PROBLEM STATEMENT: All of the entries are to be repeated exactly, with no pictures included.

STUDY MATERIAL:
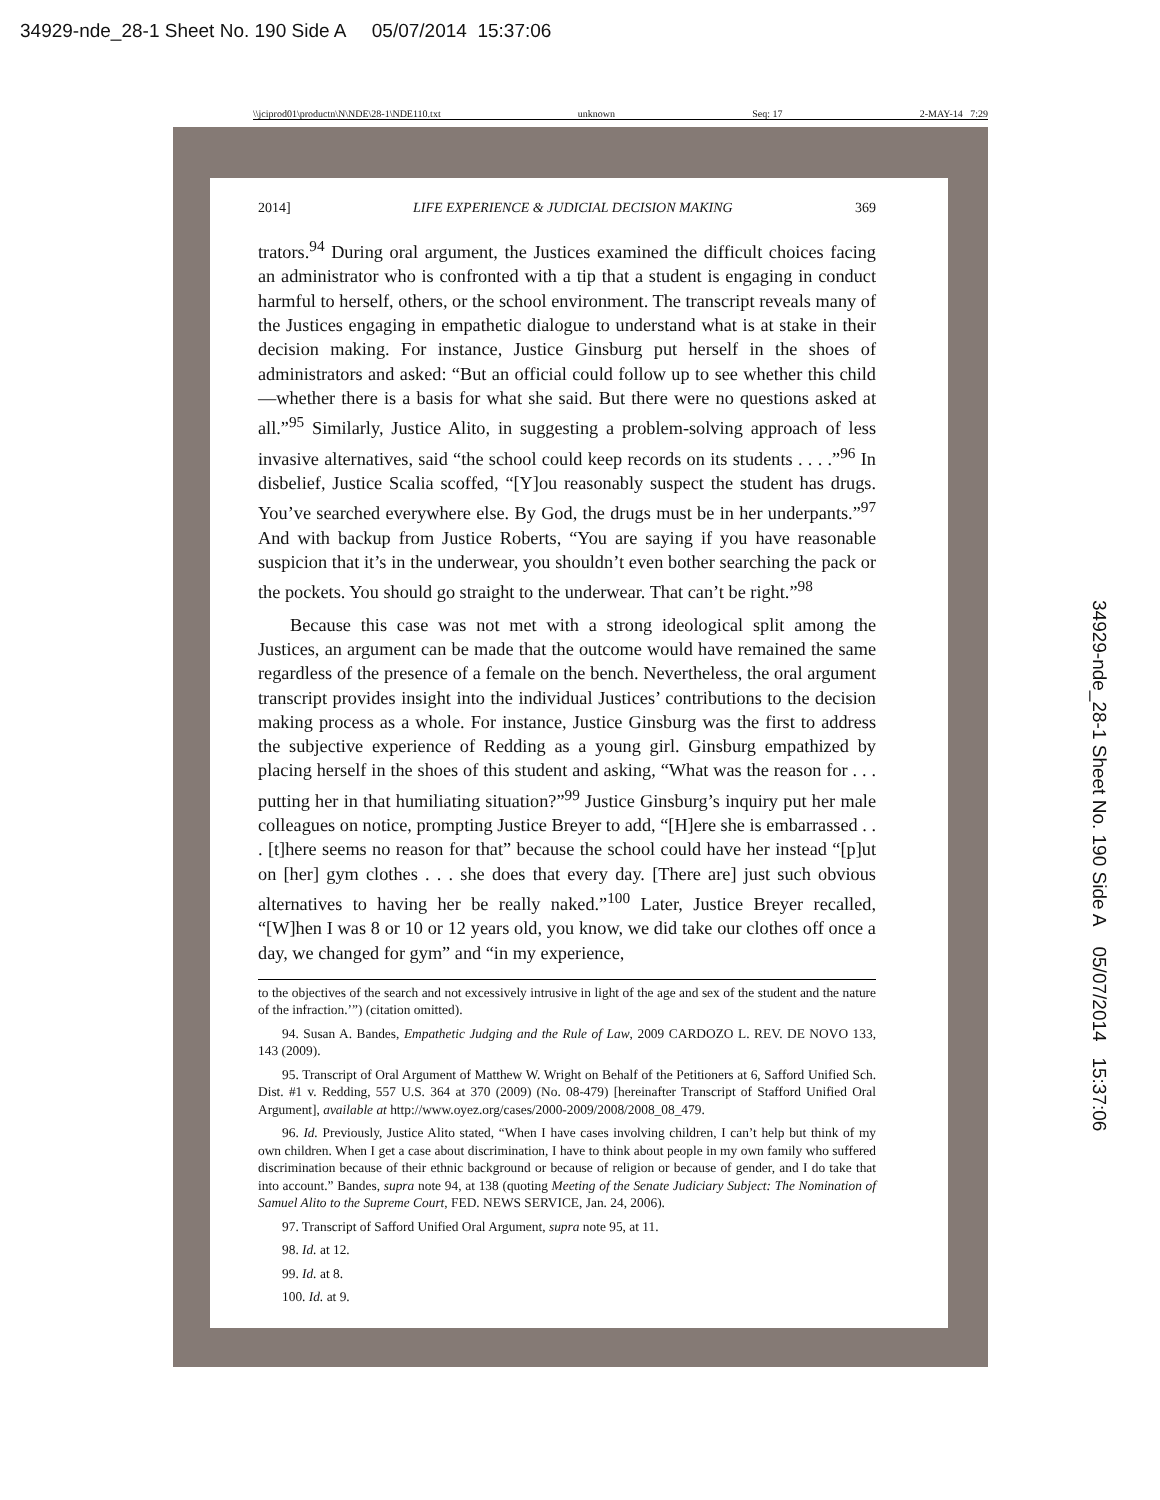34929-nde_28-1 Sheet No. 190 Side A 05/07/2014 15:37:06
\\jciprod01\productn\N\NDE\28-1\NDE110.txt unknown Seq: 17 2-MAY-14 7:29
2014] LIFE EXPERIENCE & JUDICIAL DECISION MAKING 369
trators.<sup>94</sup> During oral argument, the Justices examined the difficult choices facing an administrator who is confronted with a tip that a student is engaging in conduct harmful to herself, others, or the school environment. The transcript reveals many of the Justices engaging in empathetic dialogue to understand what is at stake in their decision making. For instance, Justice Ginsburg put herself in the shoes of administrators and asked: “But an official could follow up to see whether this child—whether there is a basis for what she said. But there were no questions asked at all.”<sup>95</sup> Similarly, Justice Alito, in suggesting a problem-solving approach of less invasive alternatives, said “the school could keep records on its students . . . .”<sup>96</sup> In disbelief, Justice Scalia scoffed, “[Y]ou reasonably suspect the student has drugs. You’ve searched everywhere else. By God, the drugs must be in her underpants.”<sup>97</sup> And with backup from Justice Roberts, “You are saying if you have reasonable suspicion that it’s in the underwear, you shouldn’t even bother searching the pack or the pockets. You should go straight to the underwear. That can’t be right.”<sup>98</sup>
Because this case was not met with a strong ideological split among the Justices, an argument can be made that the outcome would have remained the same regardless of the presence of a female on the bench. Nevertheless, the oral argument transcript provides insight into the individual Justices’ contributions to the decision making process as a whole. For instance, Justice Ginsburg was the first to address the subjective experience of Redding as a young girl. Ginsburg empathized by placing herself in the shoes of this student and asking, “What was the reason for . . . putting her in that humiliating situation?”<sup>99</sup> Justice Ginsburg’s inquiry put her male colleagues on notice, prompting Justice Breyer to add, “[H]ere she is embarrassed . . . [t]here seems no reason for that” because the school could have her instead “[p]ut on [her] gym clothes . . . she does that every day. [There are] just such obvious alternatives to having her be really naked.”<sup>100</sup> Later, Justice Breyer recalled, “[W]hen I was 8 or 10 or 12 years old, you know, we did take our clothes off once a day, we changed for gym” and “in my experience,
to the objectives of the search and not excessively intrusive in light of the age and sex of the student and the nature of the infraction.’”) (citation omitted).
94. Susan A. Bandes, Empathetic Judging and the Rule of Law, 2009 CARDOZO L. REV. DE NOVO 133, 143 (2009).
95. Transcript of Oral Argument of Matthew W. Wright on Behalf of the Petitioners at 6, Safford Unified Sch. Dist. #1 v. Redding, 557 U.S. 364 at 370 (2009) (No. 08-479) [hereinafter Transcript of Stafford Unified Oral Argument], available at http://www.oyez.org/cases/2000-2009/2008/2008_08_479.
96. Id. Previously, Justice Alito stated, “When I have cases involving children, I can’t help but think of my own children. When I get a case about discrimination, I have to think about people in my own family who suffered discrimination because of their ethnic background or because of religion or because of gender, and I do take that into account.” Bandes, supra note 94, at 138 (quoting Meeting of the Senate Judiciary Subject: The Nomination of Samuel Alito to the Supreme Court, FED. NEWS SERVICE, Jan. 24, 2006).
97. Transcript of Safford Unified Oral Argument, supra note 95, at 11.
98. Id. at 12.
99. Id. at 8.
100. Id. at 9.
34929-nde_28-1 Sheet No. 190 Side A 05/07/2014 15:37:06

RESPONSE:
34929-nde_28-1 Sheet No. 190 Side A 05/07/2014 15:37:06
\\jciprod01\productn\N\NDE\28-1\NDE110.txt unknown Seq: 17 2-MAY-14 7:29
2014] LIFE EXPERIENCE & JUDICIAL DECISION MAKING 369
trators.<sup>94</sup> During oral argument, the Justices examined the difficult choices facing an administrator who is confronted with a tip that a student is engaging in conduct harmful to herself, others, or the school environment. The transcript reveals many of the Justices engaging in empathetic dialogue to understand what is at stake in their decision making. For instance, Justice Ginsburg put herself in the shoes of administrators and asked: “But an official could follow up to see whether this child—whether there is a basis for what she said. But there were no questions asked at all.”<sup>95</sup> Similarly, Justice Alito, in suggesting a problem-solving approach of less invasive alternatives, said “the school could keep records on its students . . . .”<sup>96</sup> In disbelief, Justice Scalia scoffed, “[Y]ou reasonably suspect the student has drugs. You’ve searched everywhere else. By God, the drugs must be in her underpants.”<sup>97</sup> And with backup from Justice Roberts, “You are saying if you have reasonable suspicion that it’s in the underwear, you shouldn’t even bother searching the pack or the pockets. You should go straight to the underwear. That can’t be right.”<sup>98</sup>
Because this case was not met with a strong ideological split among the Justices, an argument can be made that the outcome would have remained the same regardless of the presence of a female on the bench. Nevertheless, the oral argument transcript provides insight into the individual Justices’ contributions to the decision making process as a whole. For instance, Justice Ginsburg was the first to address the subjective experience of Redding as a young girl. Ginsburg empathized by placing herself in the shoes of this student and asking, “What was the reason for . . . putting her in that humiliating situation?”<sup>99</sup> Justice Ginsburg’s inquiry put her male colleagues on notice, prompting Justice Breyer to add, “[H]ere she is embarrassed . . . [t]here seems no reason for that” because the school could have her instead “[p]ut on [her] gym clothes . . . she does that every day. [There are] just such obvious alternatives to having her be really naked.”<sup>100</sup> Later, Justice Breyer recalled, “[W]hen I was 8 or 10 or 12 years old, you know, we did take our clothes off once a day, we changed for gym” and “in my experience,
to the objectives of the search and not excessively intrusive in light of the age and sex of the student and the nature of the infraction.’”) (citation omitted).
94. Susan A. Bandes, Empathetic Judging and the Rule of Law, 2009 CARDOZO L. REV. DE NOVO 133, 143 (2009).
95. Transcript of Oral Argument of Matthew W. Wright on Behalf of the Petitioners at 6, Safford Unified Sch. Dist. #1 v. Redding, 557 U.S. 364 at 370 (2009) (No. 08-479) [hereinafter Transcript of Stafford Unified Oral Argument], available at http://www.oyez.org/cases/2000-2009/2008/2008_08_479.
96. Id. Previously, Justice Alito stated, “When I have cases involving children, I can’t help but think of my own children. When I get a case about discrimination, I have to think about people in my own family who suffered discrimination because of their ethnic background or because of religion or because of gender, and I do take that into account.” Bandes, supra note 94, at 138 (quoting Meeting of the Senate Judiciary Subject: The Nomination of Samuel Alito to the Supreme Court, FED. NEWS SERVICE, Jan. 24, 2006).
97. Transcript of Safford Unified Oral Argument, supra note 95, at 11.
98. Id. at 12.
99. Id. at 8.
100. Id. at 9.
34929-nde_28-1 Sheet No. 190 Side A 05/07/2014 15:37:06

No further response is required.